'''

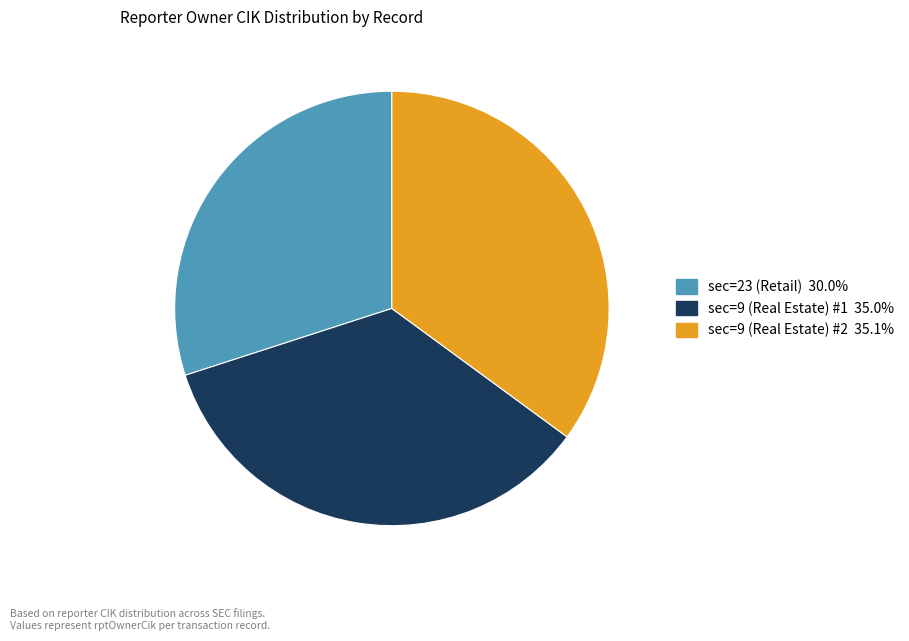

Which category has the smallest portion of the pie?

sec=23 (Retail)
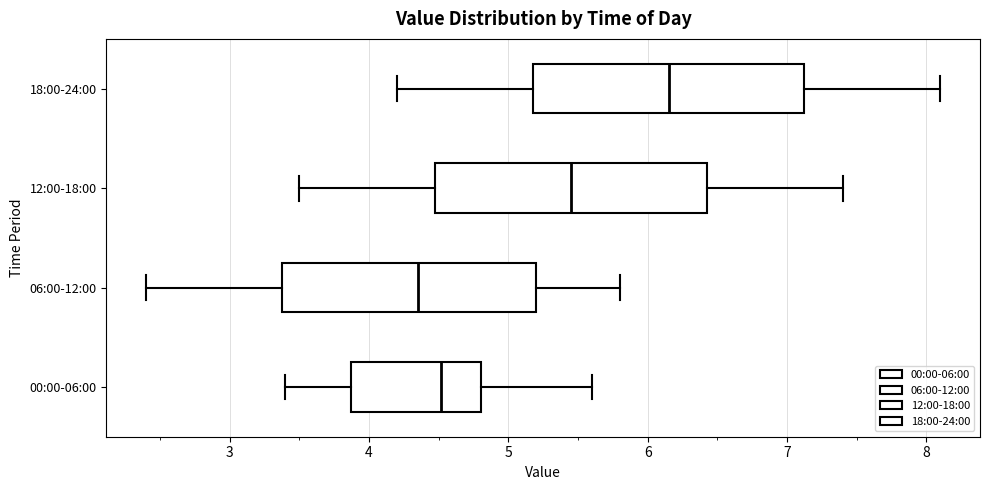

Reading bottom to top, read every box against the x-axis: the position of its median line, the range the box covers, and the ends of its whiskers. The values are not printed on the chart, so give them approximately, as read against the axis.

00:00-06:00: median 4.5, box 3.9 to 4.8, whiskers 3.4 to 5.6
06:00-12:00: median 4.4, box 3.4 to 5.2, whiskers 2.4 to 5.8
12:00-18:00: median 5.5, box 4.5 to 6.4, whiskers 3.5 to 7.4
18:00-24:00: median 6.2, box 5.2 to 7.1, whiskers 4.2 to 8.1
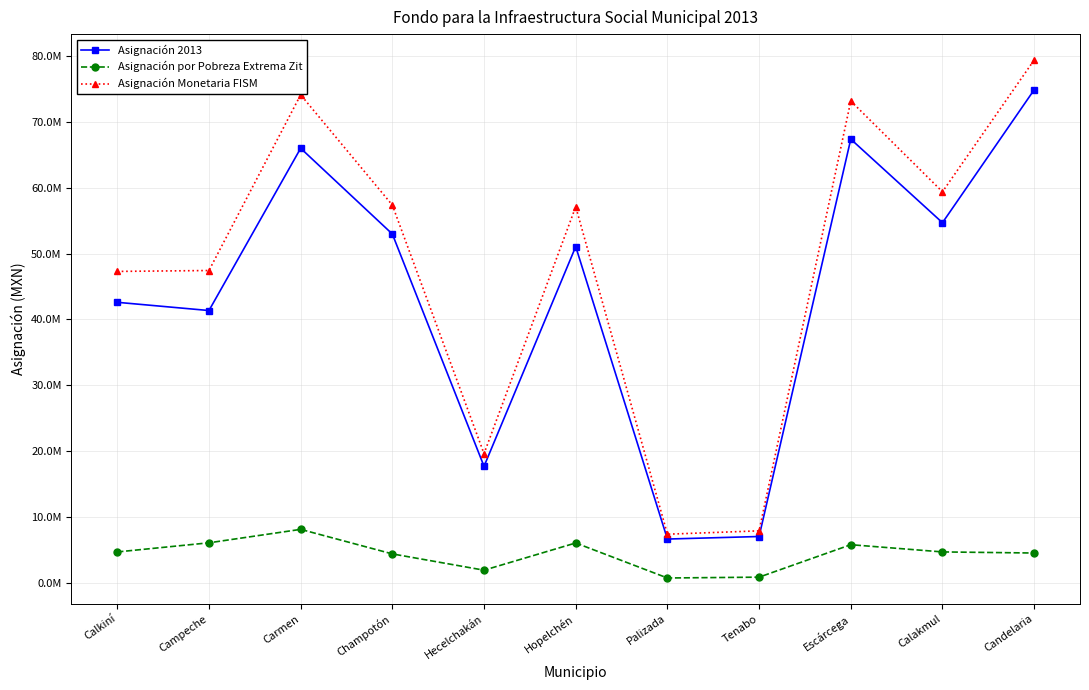

Is this an area chart (filled region under the line)?

No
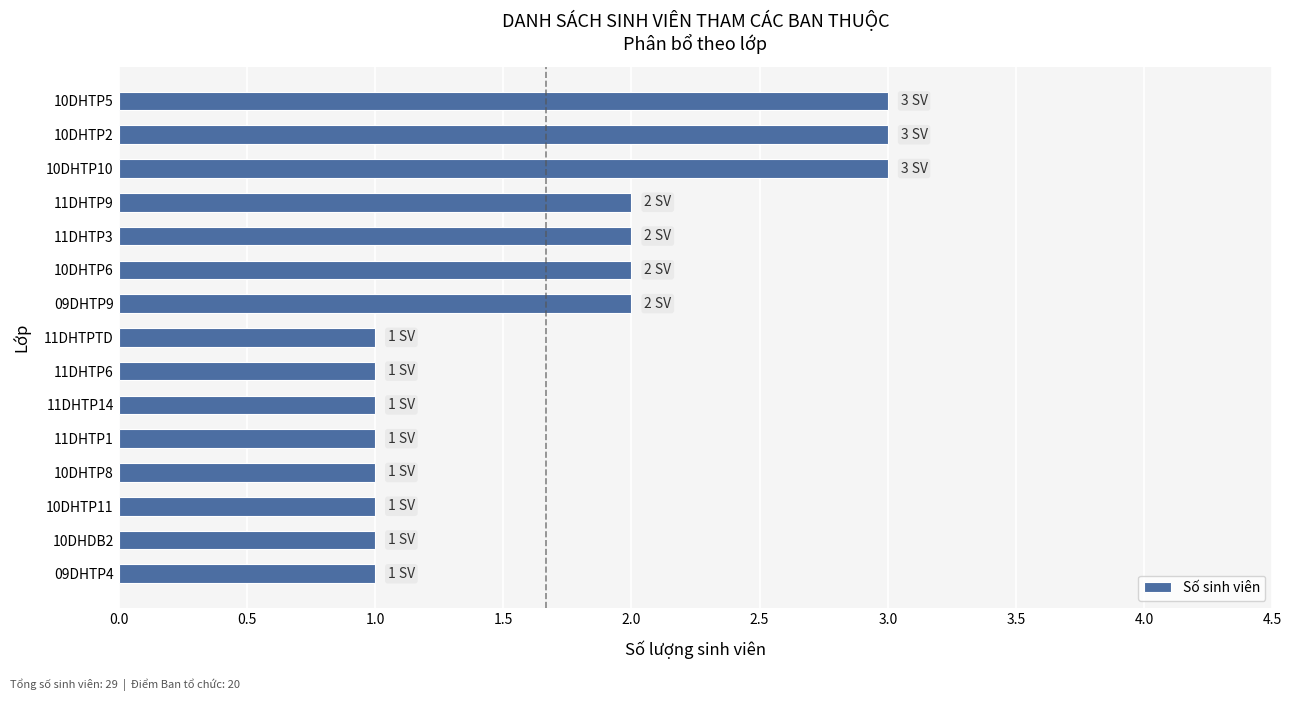

What is the change in value from 11DHTPTD to 11DHTP3?

+1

'''

The task:
Retype all of the records above line for line, with their wording unchanged, and leave out the pictures.

Answer to this task:
Which category has the smallest portion of the pie?

sec=23 (Retail)

Reading bottom to top, read every box against the x-axis: the position of its median line, the range the box covers, and the ends of its whiskers. The values are not printed on the chart, so give them approximately, as read against the axis.

00:00-06:00: median 4.5, box 3.9 to 4.8, whiskers 3.4 to 5.6
06:00-12:00: median 4.4, box 3.4 to 5.2, whiskers 2.4 to 5.8
12:00-18:00: median 5.5, box 4.5 to 6.4, whiskers 3.5 to 7.4
18:00-24:00: median 6.2, box 5.2 to 7.1, whiskers 4.2 to 8.1

Is this an area chart (filled region under the line)?

No

What is the change in value from 11DHTPTD to 11DHTP3?

+1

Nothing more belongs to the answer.